The immune system is a highly regulated and finely tuned system that is designed to ignore self-antigens while targeting foreign antigens on pathogens. One of the immune cell types that mediates this regulation is the regulatory T cell (Treg), or suppressor cell. However, the role of these cells in chronic infections and their potential as targets for therapeutics is poorly understood. This question has been addressed by Feng et al., who have analyzed the Treg response in patients during the progression of chronic hepatitis B virus (HBV) infection. The authors focus on programmed death ligand-1 (PD-L1), which is expressed on Tregs and can transduce an inhibitory signal into effector T cells through interacting with programmed death-1 (PD-1). Their data indicate that both the frequency of Tregs and PD-L1 expression on Tregs in the peripheral blood of chronically HBV-infected patients were significantly higher than in healthy controls. Furthermore, both Treg frequency and PD-L1 expression on Tregs positively correlated with the levels of alanine aminotransaminase and aspartate aminotransferase, both of which are indicators of the extent of liver injury. These data support the idea that blockade of PD-L1 and PD-1 interactions may be a therapeutic approach to control chronic HBV infection by removing one of the suppressive mechanisms that stop the immune system from clearing the virus. Along the same lines, Feng et al. have analyzed Treg and Th17 cell numbers during antiviral treatment in chronic HBV patients. The numbers of both types of cells were increased in the infected patients compared with healthy adults, but were decreased in individuals undergoing IFN-α treatment to suppress viral replication. The authors argue that Treg and Th17 cells might be important factors during IFN-α treatment of chronic HBV infection.

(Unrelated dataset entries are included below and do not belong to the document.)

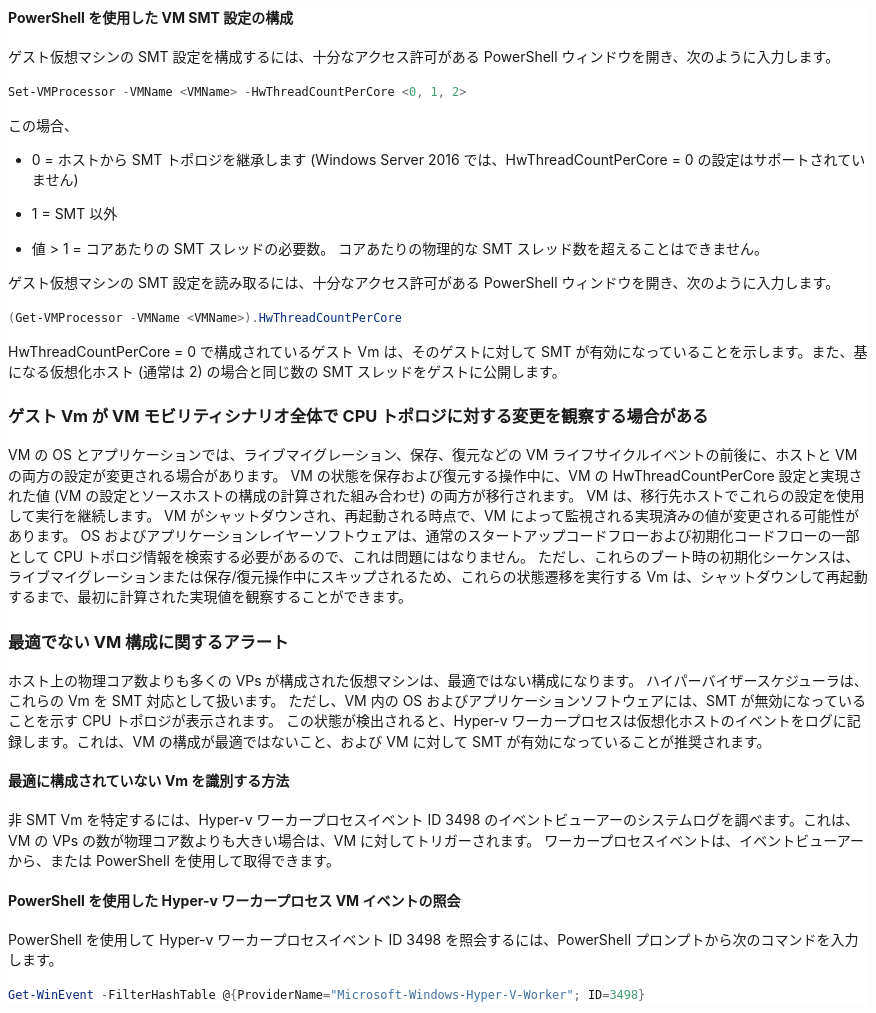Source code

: #### <a name="configuring-vm-smt-settings-using-powershell"></a>PowerShell を使用した VM SMT 設定の構成

ゲスト仮想マシンの SMT 設定を構成するには、十分なアクセス許可がある PowerShell ウィンドウを開き、次のように入力します。

``` powershell
Set-VMProcessor -VMName <VMName> -HwThreadCountPerCore <0, 1, 2>
```

この場合、

- 0 = ホストから SMT トポロジを継承します (Windows Server 2016 では、HwThreadCountPerCore = 0 の設定はサポートされていません)

- 1 = SMT 以外

- 値 > 1 = コアあたりの SMT スレッドの必要数。 コアあたりの物理的な SMT スレッド数を超えることはできません。

ゲスト仮想マシンの SMT 設定を読み取るには、十分なアクセス許可がある PowerShell ウィンドウを開き、次のように入力します。

``` powershell
(Get-VMProcessor -VMName <VMName>).HwThreadCountPerCore
```

HwThreadCountPerCore = 0 で構成されているゲスト Vm は、そのゲストに対して SMT が有効になっていることを示します。また、基になる仮想化ホスト (通常は 2) の場合と同じ数の SMT スレッドをゲストに公開します。

### <a name="guest-vms-may-observe-changes-to-cpu-topology-across-vm-mobility-scenarios"></a>ゲスト Vm が VM モビリティシナリオ全体で CPU トポロジに対する変更を観察する場合がある

VM の OS とアプリケーションでは、ライブマイグレーション、保存、復元などの VM ライフサイクルイベントの前後に、ホストと VM の両方の設定が変更される場合があります。 VM の状態を保存および復元する操作中に、VM の HwThreadCountPerCore 設定と実現された値 (VM の設定とソースホストの構成の計算された組み合わせ) の両方が移行されます。 VM は、移行先ホストでこれらの設定を使用して実行を継続します。 VM がシャットダウンされ、再起動される時点で、VM によって監視される実現済みの値が変更される可能性があります。 OS およびアプリケーションレイヤーソフトウェアは、通常のスタートアップコードフローおよび初期化コードフローの一部として CPU トポロジ情報を検索する必要があるので、これは問題にはなりません。 ただし、これらのブート時の初期化シーケンスは、ライブマイグレーションまたは保存/復元操作中にスキップされるため、これらの状態遷移を実行する Vm は、シャットダウンして再起動するまで、最初に計算された実現値を観察することができます。

### <a name="alerts-regarding-non-optimal-vm-configurations"></a>最適でない VM 構成に関するアラート

ホスト上の物理コア数よりも多くの VPs が構成された仮想マシンは、最適ではない構成になります。 ハイパーバイザースケジューラは、これらの Vm を SMT 対応として扱います。 ただし、VM 内の OS およびアプリケーションソフトウェアには、SMT が無効になっていることを示す CPU トポロジが表示されます。 この状態が検出されると、Hyper-v ワーカープロセスは仮想化ホストのイベントをログに記録します。これは、VM の構成が最適ではないこと、および VM に対して SMT が有効になっていることが推奨されます。

#### <a name="how-to-identify-non-optimally-configured-vms"></a>最適に構成されていない Vm を識別する方法

非 SMT Vm を特定するには、Hyper-v ワーカープロセスイベント ID 3498 のイベントビューアーのシステムログを調べます。これは、VM の VPs の数が物理コア数よりも大きい場合は、VM に対してトリガーされます。 ワーカープロセスイベントは、イベントビューアーから、または PowerShell を使用して取得できます。

#### <a name="querying-the-hyper-v-worker-process-vm-event-using-powershell"></a>PowerShell を使用した Hyper-v ワーカープロセス VM イベントの照会

PowerShell を使用して Hyper-v ワーカープロセスイベント ID 3498 を照会するには、PowerShell プロンプトから次のコマンドを入力します。

``` powershell
Get-WinEvent -FilterHashTable @{ProviderName="Microsoft-Windows-Hyper-V-Worker"; ID=3498}
```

Another chronic infection of considerable clinical significance is that mediated by the human immunodeficiency virus (HIV). As with chronic HBV infection, there are signs of T cell dysfunction or exhaustion during HIV infection, especially in the HIV-specific CD8+ T cell pool. Adegoke et al. point out that the HIV-specific CD8+ T cells of some individuals cross-react with certain peptide epitope variants and produce enhanced levels of cytokine relative to stimulation with the native peptides. They go on to determine whether peptide variants that enhance cytokine production by HIV-specific CD8+ T cells also reduce functional and phenotypic evidence of HIV-specific CD8+ T cell exhaustion. Analysis of 24 variant peptides revealed that HIV-specific CD8+ T cells proliferated more rapidly and expressed lower levels of PD1 than in response to the native peptide. The data demonstrate that variant peptides can alter the magnitude and character of HIV-specific CD8+ T cell responses and may have value in therapeutic vaccines.

Four additional papers in this issue of Viral Immunology address different aspects of the host response to viral infection. Golsaz-Shirazi et al. have examined variable region genes of immunoglobulin heavy and light chains of antibodies specific for HBV surface antigen. The authors identify heavy and light chains that are preferentially used to generate anti-HBV surface antigen antibodies. Świątek-Kościelna et al. have focused on another virus that can cause chronic infections—hepatitis C virus (HCV). The authors show that HCV infection and IFN-based treatment induce p53 gene transcription and presumably regulate viral replication at some level. Chaudhary et al. have analyzed the impact of dendritic cell-specific intracellular adhesion molecule 3 grabbing non-integrin related molecule (DC-SIGNR) genotypes on HIV infection. The authors find that one genotype of DC-SIGNR is associated with low DC-SIGNR expression and high CD4+ T cell counts, suggesting a protective role in HIV-1 infection. Finally, Papatsiros et al. describe an erythema multiforme (EM) associated with a respiratory disease in a commercial breeding pig herd. The authors conclude that the EM was likely due to illness caused by viral and bacterial infections and that stress in the herd might have triggered the problem.

Finally, I would like to thank all of the authors for their excellent contributions to this issue of Viral Immunology and all of the reviewers that help to maintain the quality of the articles published in the journal.